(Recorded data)
::::::

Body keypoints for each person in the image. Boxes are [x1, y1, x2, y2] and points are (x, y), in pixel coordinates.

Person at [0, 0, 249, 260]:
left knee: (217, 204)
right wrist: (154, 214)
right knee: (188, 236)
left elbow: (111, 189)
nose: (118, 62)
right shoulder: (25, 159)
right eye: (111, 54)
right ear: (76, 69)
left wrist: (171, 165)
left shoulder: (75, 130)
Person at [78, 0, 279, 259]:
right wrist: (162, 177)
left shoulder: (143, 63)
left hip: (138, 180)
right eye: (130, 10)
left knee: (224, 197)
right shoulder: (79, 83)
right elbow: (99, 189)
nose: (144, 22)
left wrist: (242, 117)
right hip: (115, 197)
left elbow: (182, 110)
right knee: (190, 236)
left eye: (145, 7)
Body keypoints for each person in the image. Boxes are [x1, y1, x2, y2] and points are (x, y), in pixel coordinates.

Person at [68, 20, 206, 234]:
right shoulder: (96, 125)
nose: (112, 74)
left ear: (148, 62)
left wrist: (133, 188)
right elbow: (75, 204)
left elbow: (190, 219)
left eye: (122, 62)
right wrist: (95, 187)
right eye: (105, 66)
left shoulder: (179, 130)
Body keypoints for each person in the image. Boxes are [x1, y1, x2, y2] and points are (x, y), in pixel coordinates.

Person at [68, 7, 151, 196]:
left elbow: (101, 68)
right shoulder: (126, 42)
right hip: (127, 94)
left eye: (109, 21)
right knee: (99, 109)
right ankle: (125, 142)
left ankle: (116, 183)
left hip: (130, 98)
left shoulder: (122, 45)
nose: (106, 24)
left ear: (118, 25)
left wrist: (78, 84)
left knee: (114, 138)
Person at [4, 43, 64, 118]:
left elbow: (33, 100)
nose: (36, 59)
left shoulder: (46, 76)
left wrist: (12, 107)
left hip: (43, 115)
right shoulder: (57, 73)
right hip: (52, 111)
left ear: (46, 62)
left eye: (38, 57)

::::::

__YOUR GOAL__. Down to the last line, repeat the data exactly.

__REPLY TO THE TASK__.
Body keypoints for each person in the image. Boxes are [x1, y1, x2, y2] and points are (x, y), in pixel coordinates.

Person at [0, 0, 249, 260]:
left knee: (217, 204)
right wrist: (154, 214)
right knee: (188, 236)
left elbow: (111, 189)
nose: (118, 62)
right shoulder: (25, 159)
right eye: (111, 54)
right ear: (76, 69)
left wrist: (171, 165)
left shoulder: (75, 130)
Person at [78, 0, 279, 259]:
right wrist: (162, 177)
left shoulder: (143, 63)
left hip: (138, 180)
right eye: (130, 10)
left knee: (224, 197)
right shoulder: (79, 83)
right elbow: (99, 189)
nose: (144, 22)
left wrist: (242, 117)
right hip: (115, 197)
left elbow: (182, 110)
right knee: (190, 236)
left eye: (145, 7)
Body keypoints for each person in the image. Boxes are [x1, y1, x2, y2] and points are (x, y), in pixel coordinates.

Person at [68, 20, 206, 234]:
right shoulder: (96, 125)
nose: (112, 74)
left ear: (148, 62)
left wrist: (133, 188)
right elbow: (75, 204)
left elbow: (190, 219)
left eye: (122, 62)
right wrist: (95, 187)
right eye: (105, 66)
left shoulder: (179, 130)
Body keypoints for each person in the image. Boxes are [x1, y1, x2, y2] and points are (x, y), in pixel coordinates.

Person at [68, 7, 151, 196]:
left elbow: (101, 68)
right shoulder: (126, 42)
right hip: (127, 94)
left eye: (109, 21)
right knee: (99, 109)
right ankle: (125, 142)
left ankle: (116, 183)
left hip: (130, 98)
left shoulder: (122, 45)
nose: (106, 24)
left ear: (118, 25)
left wrist: (78, 84)
left knee: (114, 138)
Person at [4, 43, 64, 118]:
left elbow: (33, 100)
nose: (36, 59)
left shoulder: (46, 76)
left wrist: (12, 107)
left hip: (43, 115)
right shoulder: (57, 73)
right hip: (52, 111)
left ear: (46, 62)
left eye: (38, 57)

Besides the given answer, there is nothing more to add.